Could you copy out every line of the data where the word "APERTURE" occurs?

** Opening Recorded information block **

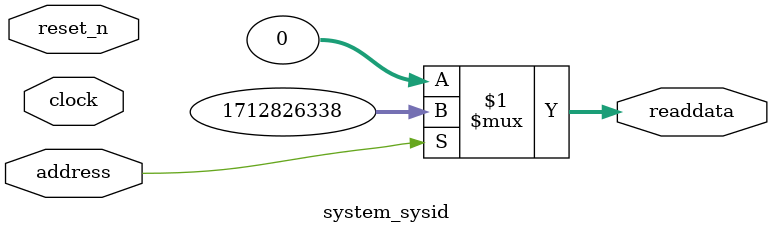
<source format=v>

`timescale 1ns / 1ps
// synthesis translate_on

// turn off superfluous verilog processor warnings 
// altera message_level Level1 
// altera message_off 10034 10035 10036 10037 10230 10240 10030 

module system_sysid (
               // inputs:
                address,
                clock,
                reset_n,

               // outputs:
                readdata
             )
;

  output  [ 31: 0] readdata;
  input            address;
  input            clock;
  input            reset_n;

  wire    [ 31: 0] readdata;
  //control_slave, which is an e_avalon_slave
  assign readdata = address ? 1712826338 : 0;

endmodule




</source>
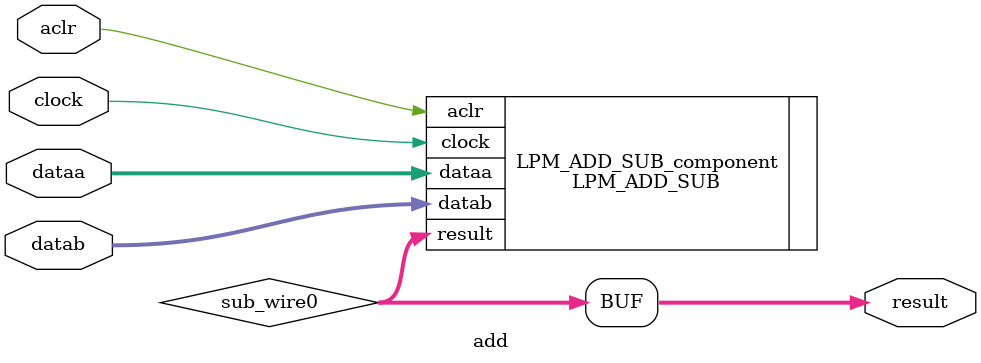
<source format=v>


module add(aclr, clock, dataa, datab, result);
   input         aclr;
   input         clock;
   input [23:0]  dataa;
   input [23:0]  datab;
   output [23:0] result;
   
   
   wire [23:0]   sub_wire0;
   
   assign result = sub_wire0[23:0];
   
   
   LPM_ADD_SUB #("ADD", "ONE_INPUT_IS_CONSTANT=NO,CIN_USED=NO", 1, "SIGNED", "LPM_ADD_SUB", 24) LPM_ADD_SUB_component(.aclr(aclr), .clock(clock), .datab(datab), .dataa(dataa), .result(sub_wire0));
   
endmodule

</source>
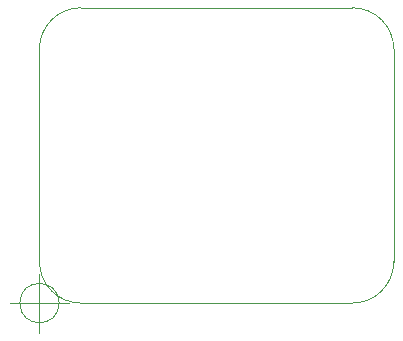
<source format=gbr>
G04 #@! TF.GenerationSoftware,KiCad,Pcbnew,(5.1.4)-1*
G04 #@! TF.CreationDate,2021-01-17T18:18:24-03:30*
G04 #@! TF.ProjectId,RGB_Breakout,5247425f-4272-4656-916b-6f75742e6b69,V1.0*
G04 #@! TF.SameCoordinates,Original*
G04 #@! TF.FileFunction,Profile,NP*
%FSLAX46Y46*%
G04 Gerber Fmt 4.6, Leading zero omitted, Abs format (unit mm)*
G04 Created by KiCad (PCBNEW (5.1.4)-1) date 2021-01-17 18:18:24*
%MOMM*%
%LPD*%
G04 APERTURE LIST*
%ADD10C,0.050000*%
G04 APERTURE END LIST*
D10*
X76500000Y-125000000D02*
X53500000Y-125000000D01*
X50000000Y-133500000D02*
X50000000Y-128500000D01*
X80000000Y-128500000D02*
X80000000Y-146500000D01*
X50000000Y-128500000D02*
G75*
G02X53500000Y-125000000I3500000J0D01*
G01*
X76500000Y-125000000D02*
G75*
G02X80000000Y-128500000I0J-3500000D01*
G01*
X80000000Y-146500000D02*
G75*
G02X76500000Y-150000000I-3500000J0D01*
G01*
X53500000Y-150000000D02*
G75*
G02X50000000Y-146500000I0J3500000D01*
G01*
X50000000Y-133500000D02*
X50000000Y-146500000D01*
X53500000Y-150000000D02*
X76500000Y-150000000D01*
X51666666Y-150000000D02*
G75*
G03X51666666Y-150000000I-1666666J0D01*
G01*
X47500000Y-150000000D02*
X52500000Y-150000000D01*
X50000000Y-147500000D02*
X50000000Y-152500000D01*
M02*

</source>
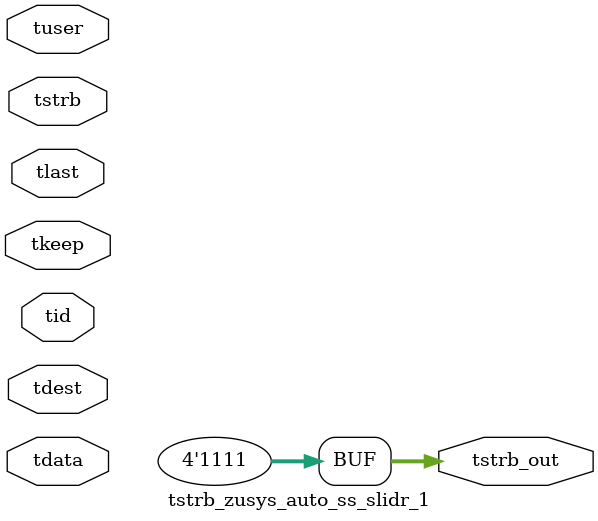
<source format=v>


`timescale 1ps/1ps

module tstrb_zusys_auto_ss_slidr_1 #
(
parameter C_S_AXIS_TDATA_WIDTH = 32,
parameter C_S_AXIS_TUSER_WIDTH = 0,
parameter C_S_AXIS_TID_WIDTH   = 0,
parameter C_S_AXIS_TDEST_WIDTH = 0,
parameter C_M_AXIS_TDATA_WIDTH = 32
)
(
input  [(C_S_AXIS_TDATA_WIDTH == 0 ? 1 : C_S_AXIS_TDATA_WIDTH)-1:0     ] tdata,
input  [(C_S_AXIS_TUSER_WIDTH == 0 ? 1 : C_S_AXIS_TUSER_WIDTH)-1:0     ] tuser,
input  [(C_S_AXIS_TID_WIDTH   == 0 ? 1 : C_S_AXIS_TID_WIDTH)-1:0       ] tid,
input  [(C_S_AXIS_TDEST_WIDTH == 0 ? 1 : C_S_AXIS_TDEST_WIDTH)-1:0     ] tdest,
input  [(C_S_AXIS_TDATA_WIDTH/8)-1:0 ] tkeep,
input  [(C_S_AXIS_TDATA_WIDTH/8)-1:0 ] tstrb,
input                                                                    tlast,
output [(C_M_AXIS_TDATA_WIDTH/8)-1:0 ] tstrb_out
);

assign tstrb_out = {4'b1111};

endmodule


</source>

** Closing Recorded information block **
** Opening Recorded information block **

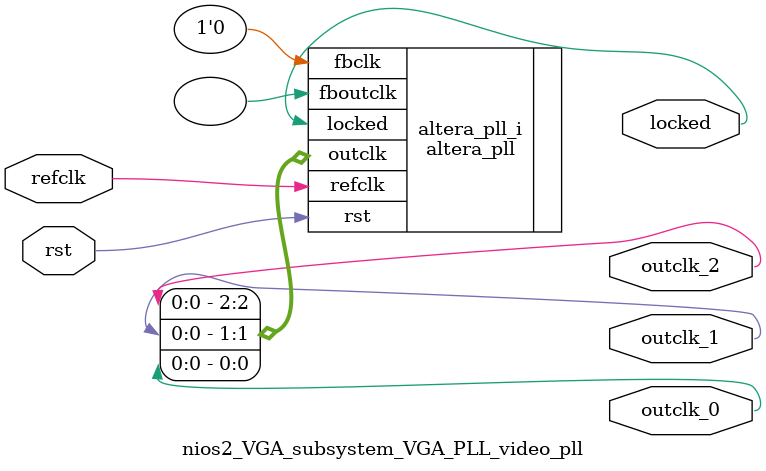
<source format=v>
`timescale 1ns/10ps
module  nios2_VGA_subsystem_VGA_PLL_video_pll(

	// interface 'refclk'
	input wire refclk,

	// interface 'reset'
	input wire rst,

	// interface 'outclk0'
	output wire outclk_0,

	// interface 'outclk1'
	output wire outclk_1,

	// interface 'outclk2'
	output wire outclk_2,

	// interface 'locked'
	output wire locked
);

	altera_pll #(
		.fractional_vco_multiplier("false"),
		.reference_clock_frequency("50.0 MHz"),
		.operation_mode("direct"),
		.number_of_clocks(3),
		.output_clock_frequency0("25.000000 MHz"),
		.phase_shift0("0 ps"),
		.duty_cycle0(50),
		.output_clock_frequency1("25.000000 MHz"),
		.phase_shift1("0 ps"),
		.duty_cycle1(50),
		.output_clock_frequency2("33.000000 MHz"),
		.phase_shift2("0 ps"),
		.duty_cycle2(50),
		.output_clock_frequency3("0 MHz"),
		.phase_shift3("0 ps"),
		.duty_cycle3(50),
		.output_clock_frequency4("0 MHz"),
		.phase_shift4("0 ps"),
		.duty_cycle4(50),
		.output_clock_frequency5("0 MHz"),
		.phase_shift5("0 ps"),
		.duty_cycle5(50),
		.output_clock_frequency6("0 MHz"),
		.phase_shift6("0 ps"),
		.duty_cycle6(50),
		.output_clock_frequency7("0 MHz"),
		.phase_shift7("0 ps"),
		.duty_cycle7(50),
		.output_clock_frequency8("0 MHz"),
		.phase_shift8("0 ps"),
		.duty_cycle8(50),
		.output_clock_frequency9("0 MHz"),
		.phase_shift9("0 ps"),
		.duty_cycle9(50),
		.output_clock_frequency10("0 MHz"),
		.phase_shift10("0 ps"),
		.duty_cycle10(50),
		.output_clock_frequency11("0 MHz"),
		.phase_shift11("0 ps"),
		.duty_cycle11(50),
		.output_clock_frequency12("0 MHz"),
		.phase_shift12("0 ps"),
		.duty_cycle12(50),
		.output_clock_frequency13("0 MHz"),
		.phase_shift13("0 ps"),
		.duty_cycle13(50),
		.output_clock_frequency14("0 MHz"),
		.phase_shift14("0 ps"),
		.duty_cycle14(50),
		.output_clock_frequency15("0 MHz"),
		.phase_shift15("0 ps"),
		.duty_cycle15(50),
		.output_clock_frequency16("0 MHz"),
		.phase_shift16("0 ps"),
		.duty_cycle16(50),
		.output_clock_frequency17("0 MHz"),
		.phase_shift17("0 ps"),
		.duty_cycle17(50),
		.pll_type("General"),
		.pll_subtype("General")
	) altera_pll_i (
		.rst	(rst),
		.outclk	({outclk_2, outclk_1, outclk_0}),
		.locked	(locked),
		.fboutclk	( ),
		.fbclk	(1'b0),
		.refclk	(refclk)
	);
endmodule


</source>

** Closing Recorded information block **

*Task response*:
G04 APERTURE LIST*
G04 APERTURE END LIST*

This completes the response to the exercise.